M. FERNANDO ENRIQUE PETRELLA (Argentine) a déclaré que la décision de l'Argentine de voter contre le projet se fonde sur la nécessité de tout mettre en oeuvre pour mettre un terme aux violations très graves des droits de l'homme dans la province du Kosovo. Ces violations font l'objet de preuves innombrables. Le respect des normes juridique et du droit humanitaire international sont une obligation pour tous. Cette obligation est d'autant plus urgente que des crimes internationaux extrêmement graves, y compris des actes de génocide, ont été perpétrés dans cette région. L'Argentine est présente dans les Balkans depuis 1992. Sa position d'aujourd'hui se fonde donc sur l'expérience acquise directement sur le terrain. L'Argentine ne peut pas accepter un projet qui ne mentionne pas les résolutions précédentes du Conseil, qui ne tient pas compte des précédents qui ont eu lieu dans cette région et qui ne reconnaît pas la réalité humanitaire sur le terrain. Le représentant permanent a engagé tous ceux qui une influence dans la région, en particulier la Fédération de Russie, à poursuivre leurs efforts pour trouver un règlement définitif afin de promouvoir une paix durable et d'alléger la souffrance des populations, en particulier les réfugiés dont bon nombre ont perdu pour toujours leur foyer.

○ ○ ○

◆ Tâche proposée:
D'après le texte de lecture, depuis quelle année l'Argentine est-elle présente dans les Balkans ?

◆ Données extraites:
○ ○ ○

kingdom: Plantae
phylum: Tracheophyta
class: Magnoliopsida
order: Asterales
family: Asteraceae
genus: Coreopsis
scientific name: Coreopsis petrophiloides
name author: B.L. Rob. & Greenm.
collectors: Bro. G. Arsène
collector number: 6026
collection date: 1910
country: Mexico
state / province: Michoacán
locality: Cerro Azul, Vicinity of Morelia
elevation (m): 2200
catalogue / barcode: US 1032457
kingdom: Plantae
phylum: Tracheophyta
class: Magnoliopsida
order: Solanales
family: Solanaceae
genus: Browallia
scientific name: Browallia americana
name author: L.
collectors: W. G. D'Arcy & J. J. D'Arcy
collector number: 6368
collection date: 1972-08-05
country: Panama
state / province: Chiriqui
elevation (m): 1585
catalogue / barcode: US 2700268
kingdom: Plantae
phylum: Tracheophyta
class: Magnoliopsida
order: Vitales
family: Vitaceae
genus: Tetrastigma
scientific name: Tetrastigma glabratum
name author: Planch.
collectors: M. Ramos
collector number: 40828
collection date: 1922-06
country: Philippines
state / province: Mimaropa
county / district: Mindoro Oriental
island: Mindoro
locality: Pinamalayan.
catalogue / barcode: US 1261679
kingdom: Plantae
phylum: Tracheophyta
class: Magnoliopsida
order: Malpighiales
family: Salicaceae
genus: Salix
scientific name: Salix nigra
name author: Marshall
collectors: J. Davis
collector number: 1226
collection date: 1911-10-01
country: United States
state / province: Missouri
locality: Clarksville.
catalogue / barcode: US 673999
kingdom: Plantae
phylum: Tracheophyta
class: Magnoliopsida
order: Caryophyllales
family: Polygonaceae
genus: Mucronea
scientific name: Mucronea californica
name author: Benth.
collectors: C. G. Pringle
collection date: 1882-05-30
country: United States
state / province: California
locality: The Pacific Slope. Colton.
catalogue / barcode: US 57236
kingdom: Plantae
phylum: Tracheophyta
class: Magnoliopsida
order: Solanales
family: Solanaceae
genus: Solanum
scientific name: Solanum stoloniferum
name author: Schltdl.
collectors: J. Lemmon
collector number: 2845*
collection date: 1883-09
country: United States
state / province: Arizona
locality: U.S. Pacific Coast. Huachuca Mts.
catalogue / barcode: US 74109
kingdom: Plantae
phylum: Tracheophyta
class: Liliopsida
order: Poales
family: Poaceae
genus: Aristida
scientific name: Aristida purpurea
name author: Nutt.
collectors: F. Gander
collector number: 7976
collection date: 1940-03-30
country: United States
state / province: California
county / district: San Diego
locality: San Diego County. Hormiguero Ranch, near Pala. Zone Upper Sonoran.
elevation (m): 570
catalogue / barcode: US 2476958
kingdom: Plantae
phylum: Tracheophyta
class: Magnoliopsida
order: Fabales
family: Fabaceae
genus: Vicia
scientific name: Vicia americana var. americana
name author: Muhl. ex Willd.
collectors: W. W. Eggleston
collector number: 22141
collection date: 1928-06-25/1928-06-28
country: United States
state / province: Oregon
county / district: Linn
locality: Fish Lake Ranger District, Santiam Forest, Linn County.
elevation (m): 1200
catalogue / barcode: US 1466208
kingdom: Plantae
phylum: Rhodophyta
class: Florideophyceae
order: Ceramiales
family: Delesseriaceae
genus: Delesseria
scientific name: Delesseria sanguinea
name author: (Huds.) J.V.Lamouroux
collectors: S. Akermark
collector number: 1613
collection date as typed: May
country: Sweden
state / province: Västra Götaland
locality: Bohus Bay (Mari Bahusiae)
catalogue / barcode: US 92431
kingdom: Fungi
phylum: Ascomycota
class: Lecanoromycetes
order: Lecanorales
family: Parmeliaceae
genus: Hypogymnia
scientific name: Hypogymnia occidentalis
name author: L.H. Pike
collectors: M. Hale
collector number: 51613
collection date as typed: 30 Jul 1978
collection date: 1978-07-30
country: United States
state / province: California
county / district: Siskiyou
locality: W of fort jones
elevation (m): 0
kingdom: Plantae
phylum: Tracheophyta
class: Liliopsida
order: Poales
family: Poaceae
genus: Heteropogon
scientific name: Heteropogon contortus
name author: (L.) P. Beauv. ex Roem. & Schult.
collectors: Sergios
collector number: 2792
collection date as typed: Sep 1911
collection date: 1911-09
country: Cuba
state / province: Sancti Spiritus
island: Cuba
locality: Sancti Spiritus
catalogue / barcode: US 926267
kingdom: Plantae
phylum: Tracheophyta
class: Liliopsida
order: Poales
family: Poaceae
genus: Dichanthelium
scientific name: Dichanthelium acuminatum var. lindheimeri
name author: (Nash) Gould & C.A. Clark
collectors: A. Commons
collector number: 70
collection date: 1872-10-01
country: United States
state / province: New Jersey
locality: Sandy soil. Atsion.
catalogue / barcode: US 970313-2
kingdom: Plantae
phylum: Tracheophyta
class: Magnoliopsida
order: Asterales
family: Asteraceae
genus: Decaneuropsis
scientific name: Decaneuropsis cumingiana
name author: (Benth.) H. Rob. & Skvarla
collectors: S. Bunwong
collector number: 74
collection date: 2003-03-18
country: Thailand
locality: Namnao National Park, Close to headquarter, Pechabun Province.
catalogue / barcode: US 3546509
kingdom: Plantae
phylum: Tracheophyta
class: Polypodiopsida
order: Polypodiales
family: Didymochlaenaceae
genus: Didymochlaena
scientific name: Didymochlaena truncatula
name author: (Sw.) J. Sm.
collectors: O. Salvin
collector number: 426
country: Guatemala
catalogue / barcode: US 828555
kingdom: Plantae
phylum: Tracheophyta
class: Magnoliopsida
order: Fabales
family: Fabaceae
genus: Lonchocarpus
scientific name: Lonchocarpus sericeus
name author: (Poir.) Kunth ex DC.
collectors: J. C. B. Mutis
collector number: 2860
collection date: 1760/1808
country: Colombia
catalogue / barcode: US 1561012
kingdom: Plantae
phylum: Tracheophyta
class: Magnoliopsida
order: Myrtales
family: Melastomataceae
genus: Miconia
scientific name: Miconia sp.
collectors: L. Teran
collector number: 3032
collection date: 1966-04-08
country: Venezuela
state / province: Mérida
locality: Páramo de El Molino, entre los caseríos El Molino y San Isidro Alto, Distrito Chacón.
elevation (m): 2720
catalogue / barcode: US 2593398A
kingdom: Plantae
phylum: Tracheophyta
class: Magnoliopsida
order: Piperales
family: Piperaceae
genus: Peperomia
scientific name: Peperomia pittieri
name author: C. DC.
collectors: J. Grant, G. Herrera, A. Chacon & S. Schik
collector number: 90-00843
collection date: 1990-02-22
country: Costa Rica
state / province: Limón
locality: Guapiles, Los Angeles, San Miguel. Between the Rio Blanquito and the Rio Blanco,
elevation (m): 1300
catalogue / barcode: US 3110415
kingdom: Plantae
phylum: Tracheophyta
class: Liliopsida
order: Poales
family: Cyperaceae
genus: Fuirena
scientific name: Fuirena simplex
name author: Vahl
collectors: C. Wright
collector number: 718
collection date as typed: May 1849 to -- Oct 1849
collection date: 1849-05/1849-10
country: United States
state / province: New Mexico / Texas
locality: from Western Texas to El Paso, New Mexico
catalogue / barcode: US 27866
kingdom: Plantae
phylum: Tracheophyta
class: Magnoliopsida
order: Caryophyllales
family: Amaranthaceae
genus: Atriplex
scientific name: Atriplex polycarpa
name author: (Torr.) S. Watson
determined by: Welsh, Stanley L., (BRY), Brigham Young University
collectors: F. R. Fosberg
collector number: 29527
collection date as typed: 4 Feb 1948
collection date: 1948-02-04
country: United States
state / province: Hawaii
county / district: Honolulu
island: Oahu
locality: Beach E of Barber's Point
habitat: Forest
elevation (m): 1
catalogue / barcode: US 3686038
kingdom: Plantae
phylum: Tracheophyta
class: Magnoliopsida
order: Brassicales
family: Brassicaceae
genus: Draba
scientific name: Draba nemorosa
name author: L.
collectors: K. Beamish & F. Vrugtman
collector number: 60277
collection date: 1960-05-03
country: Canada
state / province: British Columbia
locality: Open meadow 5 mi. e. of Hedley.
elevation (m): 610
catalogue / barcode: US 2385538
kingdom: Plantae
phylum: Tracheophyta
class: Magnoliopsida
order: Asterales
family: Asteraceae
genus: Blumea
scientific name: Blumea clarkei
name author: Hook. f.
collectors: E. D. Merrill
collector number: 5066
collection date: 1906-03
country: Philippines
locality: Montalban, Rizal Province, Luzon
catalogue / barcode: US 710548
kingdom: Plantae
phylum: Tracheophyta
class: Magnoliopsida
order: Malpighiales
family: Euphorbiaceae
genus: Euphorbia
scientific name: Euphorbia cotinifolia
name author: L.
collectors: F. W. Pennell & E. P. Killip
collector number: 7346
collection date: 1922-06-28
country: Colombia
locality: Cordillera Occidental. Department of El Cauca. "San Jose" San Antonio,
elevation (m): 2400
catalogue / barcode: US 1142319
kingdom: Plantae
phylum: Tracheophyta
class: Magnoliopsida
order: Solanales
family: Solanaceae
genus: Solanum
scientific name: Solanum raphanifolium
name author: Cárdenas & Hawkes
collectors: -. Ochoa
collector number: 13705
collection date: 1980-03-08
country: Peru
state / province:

○ ○ ○

◆ Solution du problème:
Depuis 1992.